◆ **Provided passage**:
○ ○ ○ ○ ○ ○ ○

Articles for March, 2008

Choosing a Real Estate Agent

Monday, March 31st, 2008 by Gary Lucido

One of the most important decisions in buying or selling a house is finding a good real estate agent. Unfortunately it’s not an easy process for one simple reason. There are a lot of really bad real estate agents out there. The following quote in the November 2007 issue of Realtor Magazine from Bert Waugh Jr., CEO of Prudential Northwest Properties in Portland, Ore., sums it up nicely “Most of the surveys you see on how people think about real estate professionals don’t paint a good picture. We as the brokers are the ones at fault, because we’re still hiring 100 percent of those who get into this business. It takes a beautician 1,700 hours to get a beauty license in Oregon; it takes a sales associate 150 for a real estate license.”

You can get a good feel for just how weak the playing field is by actually reading the direct mail pieces that come to your home or browsing through the online profiles of some real estate agents. For the most part there is nothing that distinguishes these agents from each other - there is no value proposition and in some cases… well, check out some real examples:

  • Mission Statement: to assist my clients in utilizing other peoples (sic) money to aquire (sic) appreciating assets of which the profits can be 100% tax free
  • I have excellent customer service skills and always put my clients first.
  • My #1 priority in the course of business is my clients.
  • As a __________ agent, I have a commitment to my clients to provide them with exceptional service.
  • I am a client advocate…I am customer focused and work at clients’ pace.

I think you get the picture.

So let’s talk about how you should go about making this decision and, just as importantly, how not to make the decision.

Knowledge

One of the key reasons for using a real estate agent is to be able to tap into their knowledge of the market and the real estate transaction. Don’t be afraid to quiz prospective agents about information that you are looking to access through them. However, no agent can know everything so it’s also important to find an agent who has…

Intelligence

It’s critical to find an agent that is resourceful, knows how to deal with unusual situations, and knows where to go to get answers to questions. Unfortunately, determining how smart an agent is is a bit of a squishy undertaking. You can start by talking to them to see how they come across. You can also find out about what educational background they have, in what academic area, and what business experience they had prior to their real estate career.

Integrity

As you can surely appreciate, when dealing with the purchase or sale of a home integrity is a major consideration and the real estate industry has not done a great job of making people comfortable with the integrity of their agents. In the absence of direct feedback on the integrity of an agent there are a variety of questions you can ask to reveal an agent’s integrity:

  • Have you ever served as a dual agent? In that case describe for me how were you able to balance the interests of both the buyer and the seller?
  • Have you ever discouraged a buyer from considering a home that they liked? Tell me about it.
  • Tell me about how co-operating bonuses work and how you deal with them when working with a buyer. See if you can draw them into a discussion of the possible conflict of interest in showing a buyer a home with a bonus and whether or not they disclose these bonuses to buyers. Of course, if you come right out and ask them if they do, they will answer “yes”.

○ ○ ○ ○ ○ ○ ○

◆ **Task goal**: Carry the article on choosing a real estate agent forward from its last sentence. The records that follow are separate material and have nothing to do with the article.

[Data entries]
○ ○ ○ ○ ○ ○ ○

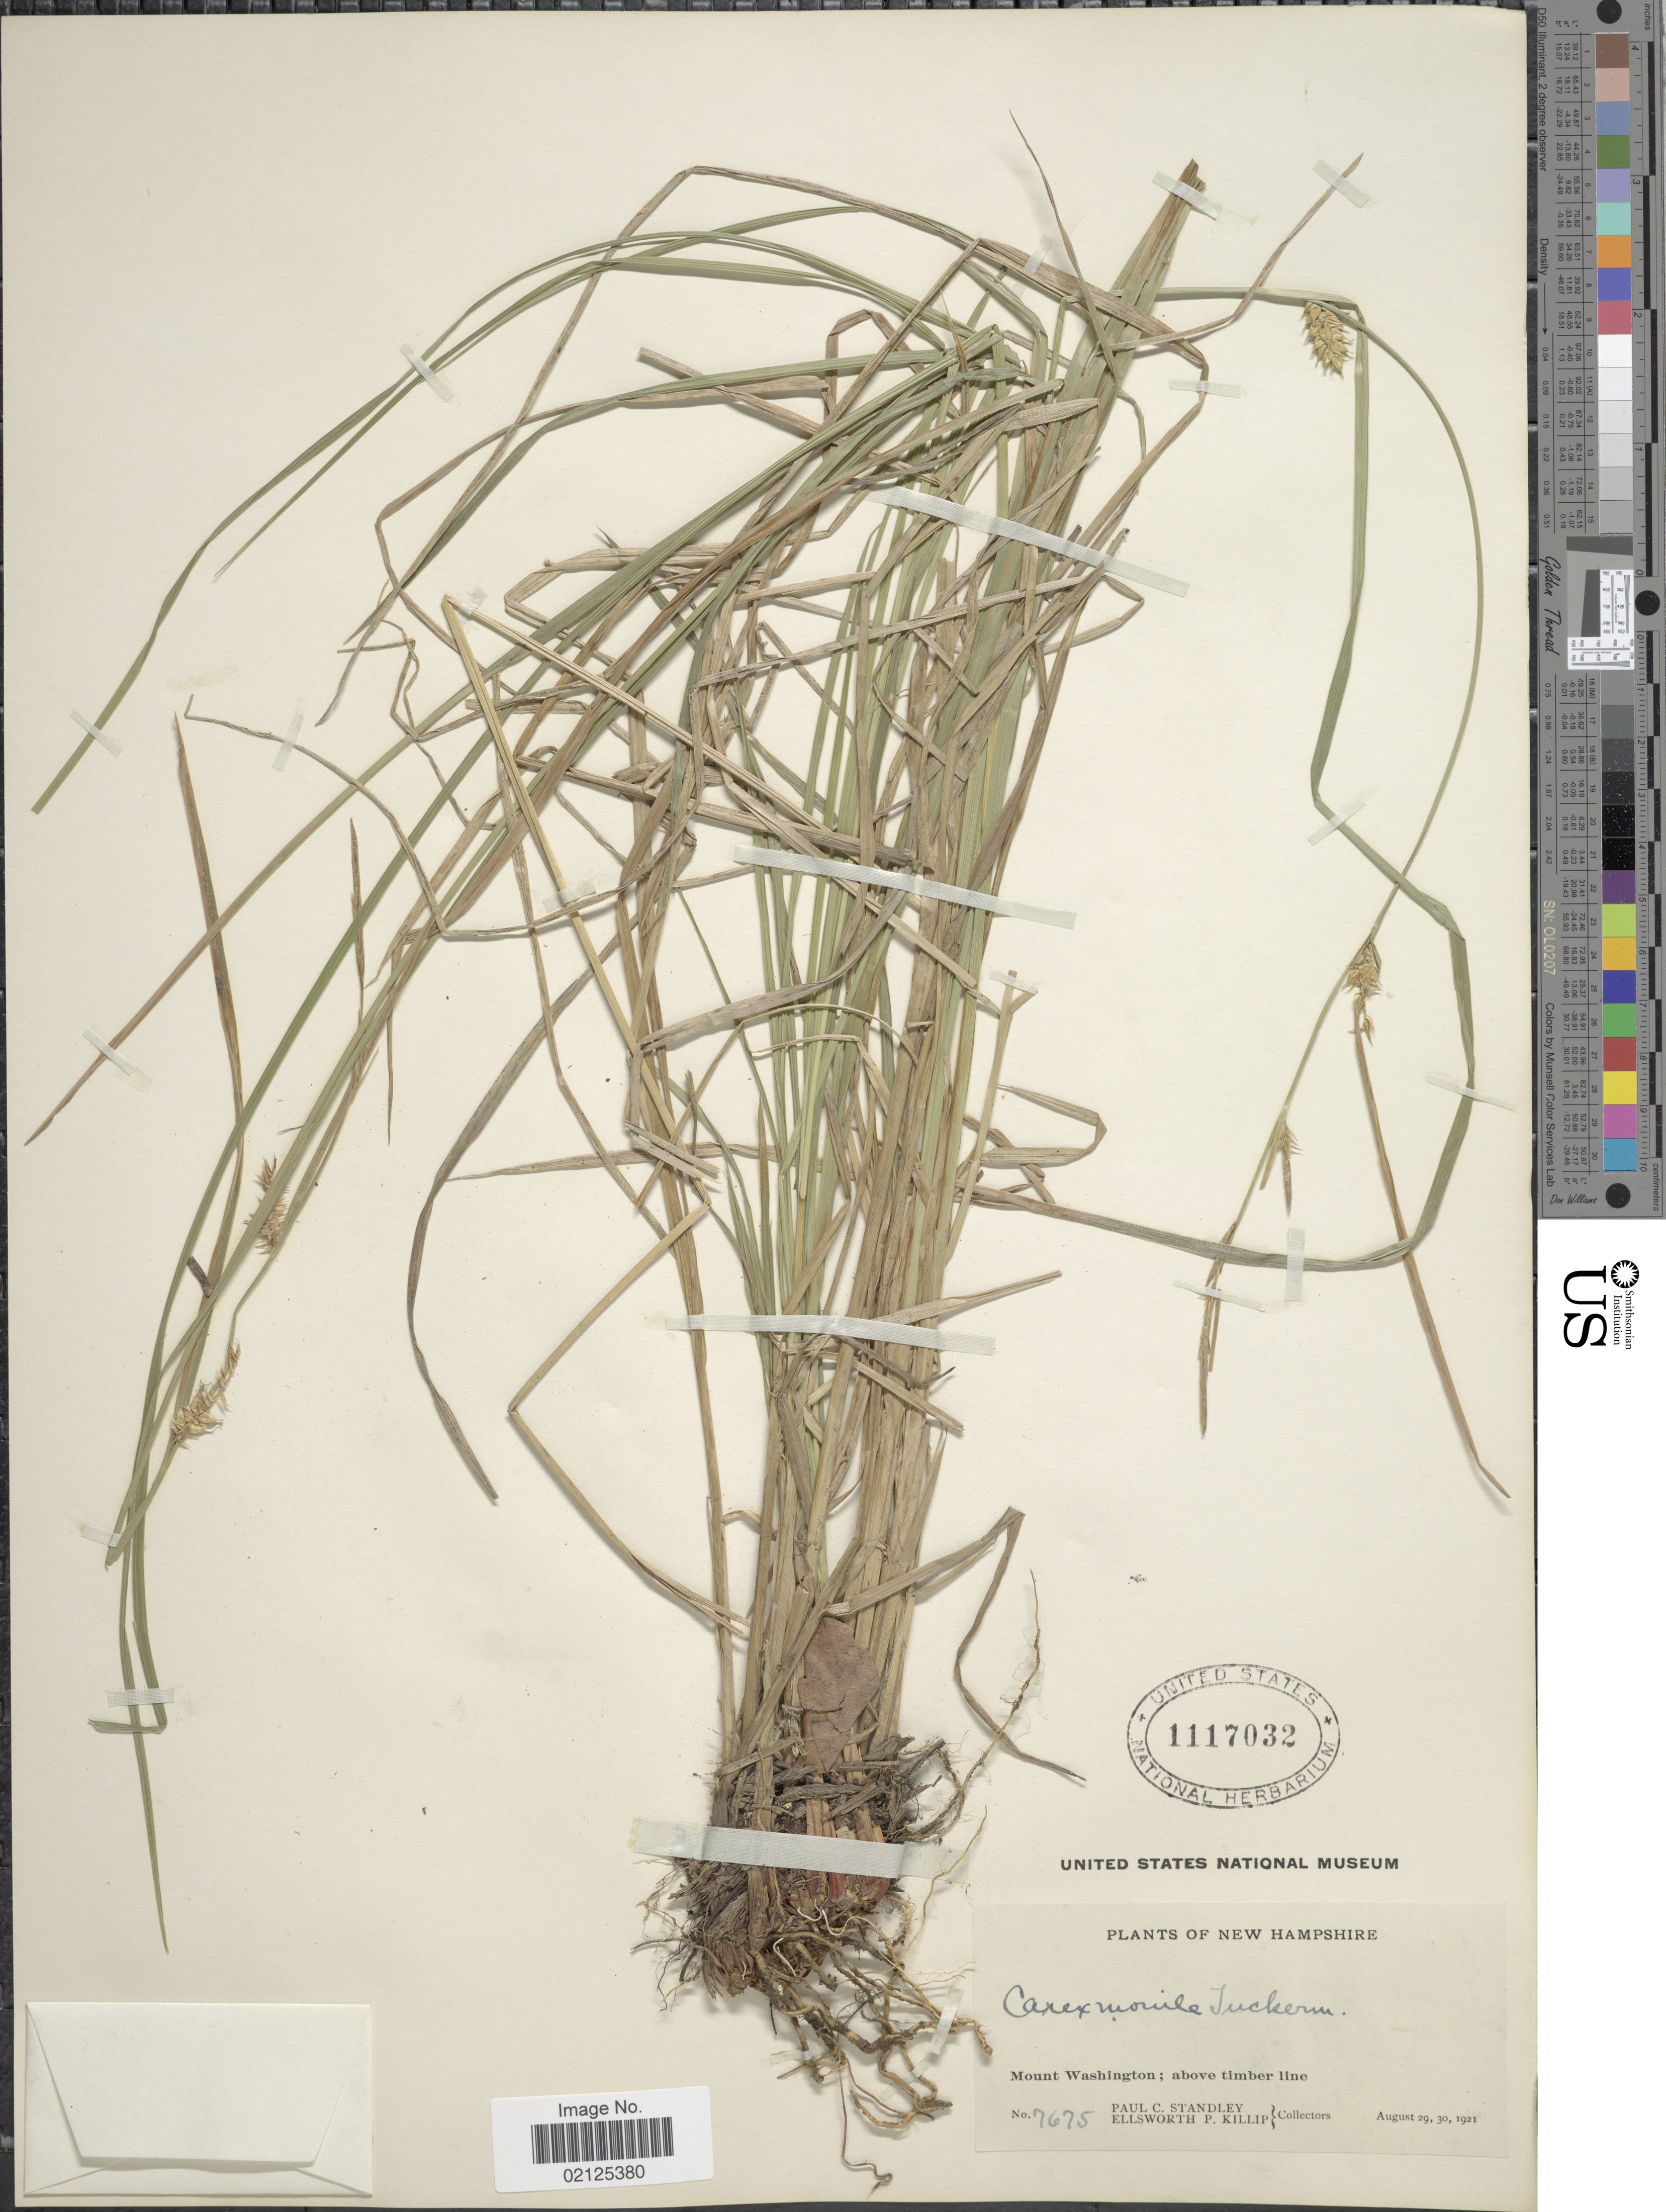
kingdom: Plantae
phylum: Tracheophyta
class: Liliopsida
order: Poales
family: Cyperaceae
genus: Carex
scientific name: Carex vesicaria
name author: L.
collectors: P. C. Standley & E. P. Killip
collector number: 7675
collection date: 1921-08-29/1921-08-30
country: United States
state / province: New Hampshire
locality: Mount Washington; above timber line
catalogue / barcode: US 1117032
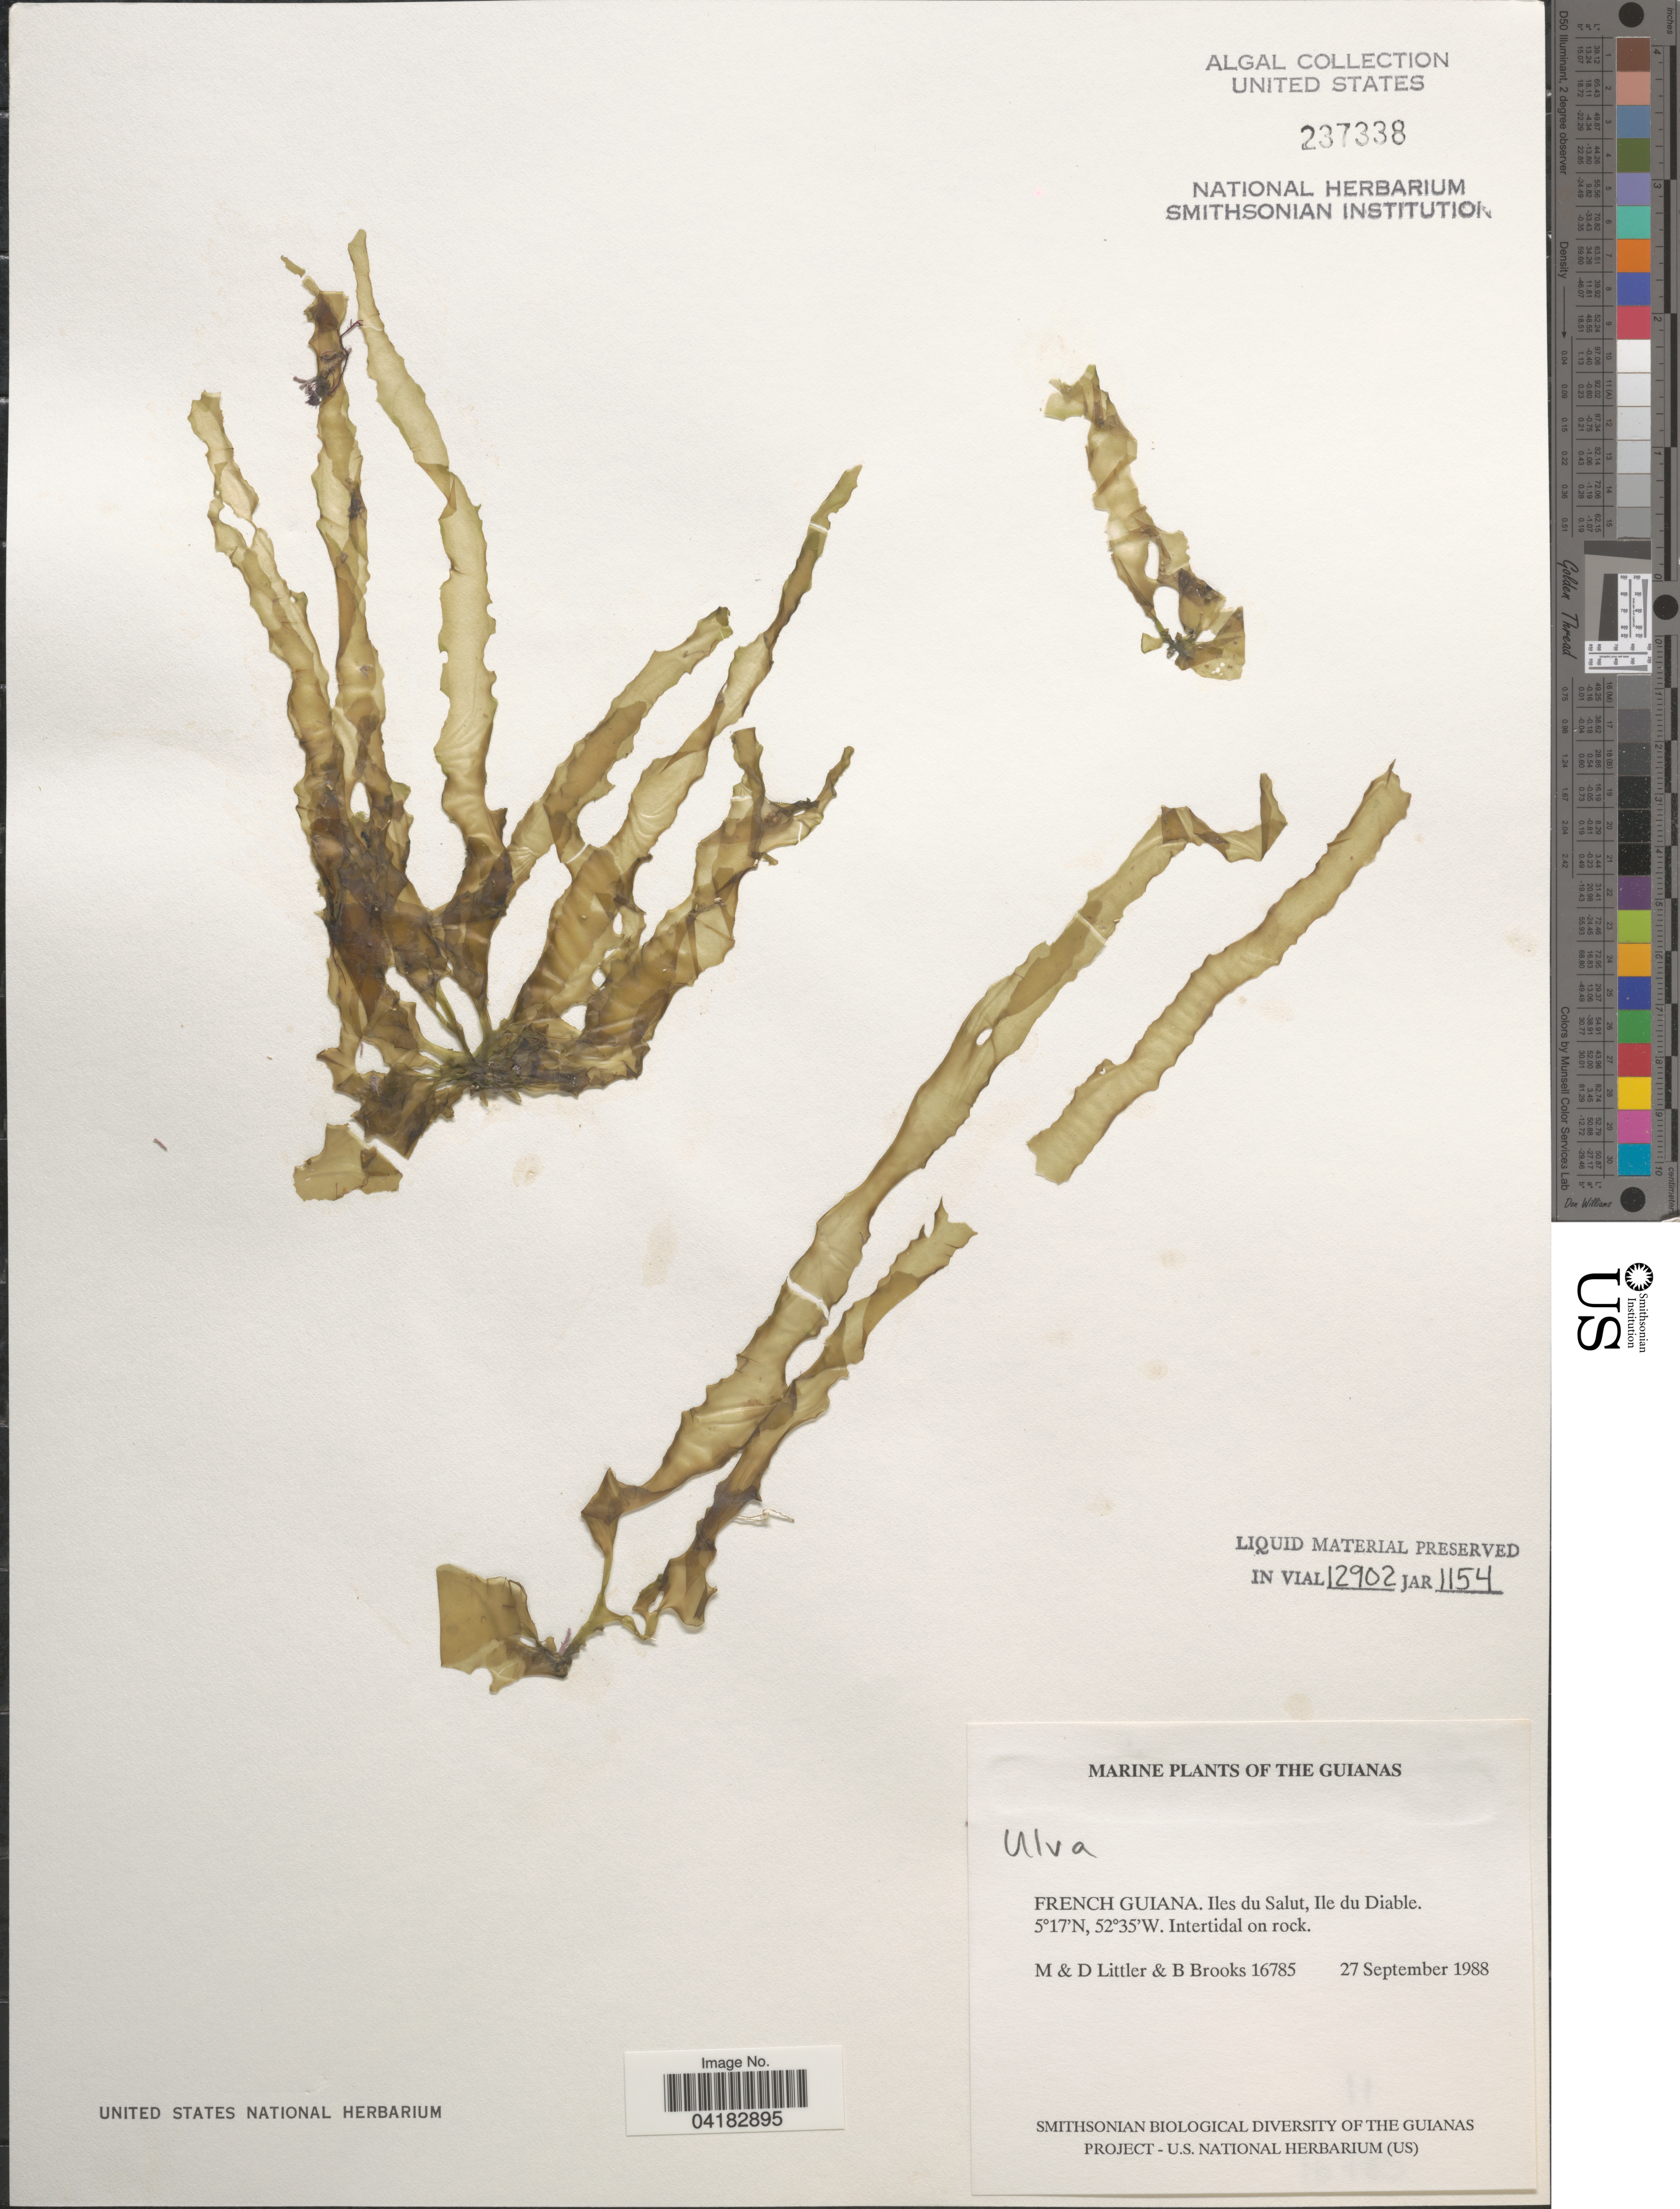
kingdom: Plantae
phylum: Chlorophyta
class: Ulvophyceae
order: Ulvales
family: Ulvaceae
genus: Ulva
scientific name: Ulva sp.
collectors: M. Littler, D. S. Littler & B. Brooks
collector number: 16785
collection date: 1988-09-27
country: French Guiana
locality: Guianas. Iles du Salut, Ile du Diable.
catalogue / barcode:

○ ○ ○ ○ ○ ○ ○

◆ **The answer**:
Business Model

What type of business model does the agent/brokerage employ? Will you be getting full service or will you be expected to do a lot of the work yourself? Find out exactly what services and support you will be receiving. If you are selling your home find out what vehicles will be used to market it. Here is the typical list:

  • MLS listing
  • Professional photos
  • Brochures
  • Direct mail
  • Newspaper
  • Newspaper Web site
  • Specialty magazines
  • Open houses
  • Broker open houses
  • Email
  • Craig’s list
  • Other Web sites

This is a fairly standard list, yet agents will present this list as though they are the only ones that can provide it - and consumers fall for this all the time. On the other hand, the list is useful for what an agent might leave out in an effort to cut costs. The only trick is that several of these are ineffective at selling your home and are used to merely pacify you, raising their operating costs in the process. So you need to carefully consider the options being presented.

One other consideration. Find out how the agent will communicate with you and how often. During what days/hours are they reachable?

Cost

Don’t let anyone fool you. Cost does matter. Find out what the agent charges and how they justify their commission. And if you are buying find out if the agent provides a commission rebate and how much you will be getting back. At this point most agents will look at you like you are from another planet.

Skills

Find out what capabilities the agent has in key areas. There is no better way to do this than to get specific:

  • Negotiation skills. Ask the agent to describe for you in detail a particularly difficult negotiation that they handled.
  • Communication skills. Is the agent articulate? If they can not communicate clearly to you then not only will you have difficulty in working with them but they will not be able to communicate effectively with the agents on the other side of your transaction.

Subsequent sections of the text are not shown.